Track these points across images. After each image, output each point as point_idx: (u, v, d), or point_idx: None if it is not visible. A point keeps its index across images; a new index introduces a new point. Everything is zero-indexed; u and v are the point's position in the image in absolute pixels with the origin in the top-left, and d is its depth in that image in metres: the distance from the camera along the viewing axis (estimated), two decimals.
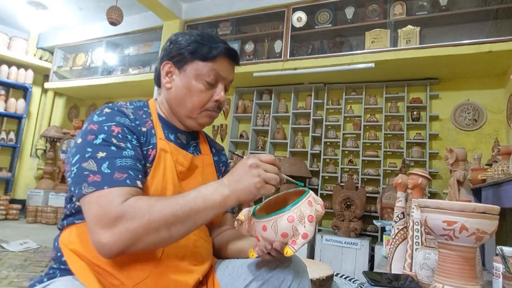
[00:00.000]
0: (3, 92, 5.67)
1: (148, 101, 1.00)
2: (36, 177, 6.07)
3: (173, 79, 0.96)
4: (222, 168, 1.12)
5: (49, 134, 5.75)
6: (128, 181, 0.75)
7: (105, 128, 0.80)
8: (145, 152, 0.86)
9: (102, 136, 0.79)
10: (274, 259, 0.85)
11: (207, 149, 1.08)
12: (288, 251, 0.77)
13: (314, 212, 0.80)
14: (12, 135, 5.72)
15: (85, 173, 0.75)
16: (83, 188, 0.73)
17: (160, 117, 0.97)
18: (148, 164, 0.85)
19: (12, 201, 5.35)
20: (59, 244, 0.83)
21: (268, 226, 0.78)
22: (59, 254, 0.82)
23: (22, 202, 5.48)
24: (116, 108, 0.86)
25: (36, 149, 6.17)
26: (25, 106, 5.80)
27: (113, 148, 0.78)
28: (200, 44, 0.93)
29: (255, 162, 0.78)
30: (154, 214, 0.71)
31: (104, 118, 0.82)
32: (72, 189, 0.77)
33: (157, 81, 1.01)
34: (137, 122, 0.87)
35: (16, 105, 5.73)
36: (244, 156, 0.86)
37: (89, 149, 0.77)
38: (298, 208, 0.78)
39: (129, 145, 0.81)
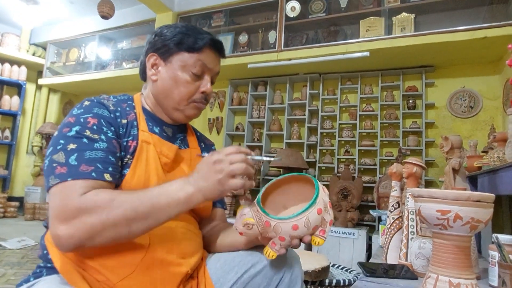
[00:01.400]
0: None
1: (133, 95, 0.98)
2: (33, 174, 6.05)
3: (158, 71, 0.95)
4: None
5: (44, 131, 5.71)
6: (93, 174, 0.74)
7: (81, 120, 0.79)
8: (124, 143, 0.85)
9: (76, 128, 0.78)
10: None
11: (195, 142, 1.07)
12: (320, 241, 0.78)
13: (328, 197, 0.81)
14: (7, 133, 5.68)
15: (54, 165, 0.73)
16: (50, 180, 0.73)
17: (145, 110, 0.96)
18: (128, 156, 0.84)
19: (10, 198, 5.35)
20: (45, 242, 0.82)
21: (300, 224, 0.76)
22: (45, 251, 0.81)
23: (20, 200, 5.47)
24: (96, 100, 0.85)
25: (32, 146, 6.13)
26: (20, 103, 5.76)
27: (84, 140, 0.77)
28: (186, 35, 0.92)
29: (218, 158, 0.76)
30: (114, 208, 0.70)
31: (82, 110, 0.82)
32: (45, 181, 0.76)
33: (143, 74, 1.00)
34: (117, 114, 0.86)
35: (11, 102, 5.68)
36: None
37: (61, 141, 0.76)
38: (321, 198, 0.78)
39: (103, 137, 0.79)
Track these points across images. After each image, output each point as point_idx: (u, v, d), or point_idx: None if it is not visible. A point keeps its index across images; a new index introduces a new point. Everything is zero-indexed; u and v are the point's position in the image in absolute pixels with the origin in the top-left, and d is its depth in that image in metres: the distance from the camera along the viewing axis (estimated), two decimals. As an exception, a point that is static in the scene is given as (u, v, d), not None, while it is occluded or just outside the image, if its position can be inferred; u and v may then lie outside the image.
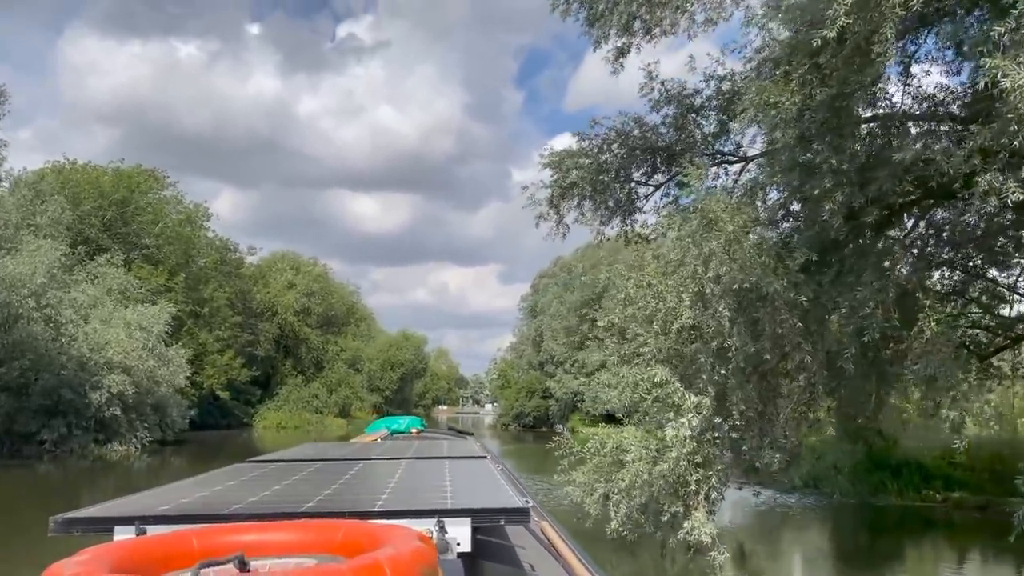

_Task description:_ Wherever the word "distance" shows up in the material, copy the line it is on.

_Answer to this exercise:_
Track these points across images. After each image, output each point as point_idx: (u, v, d), or point_idx: None if it is not visible. A point keeps its index across images; a new index introduces a new point. Everything is zero-indexed; u and v are the point's position in the image in absolute pixels with the origin in the top-left, and d is its depth in that image in metres: the distance from the camera along the viewing axis (estimated), two decimals.
Track these points across images. After each image, output each point as point_idx: (u, v, d), or point_idx: None if it is not visible. A point keeps its index across images; a new index introduces a new point. Everything is zero-indexed; u and v are the point's position in the image in absolute pixels with the origin in the top-left, and d is its depth in that image in metres: the distance from the camera along the viewing axis (estimated), two decimals. As an exception, a point that is static in the scene is given as (u, v, d), not None, while it is occluded or just outside the image, if its position can be inferred; u and v may then lie outside the image.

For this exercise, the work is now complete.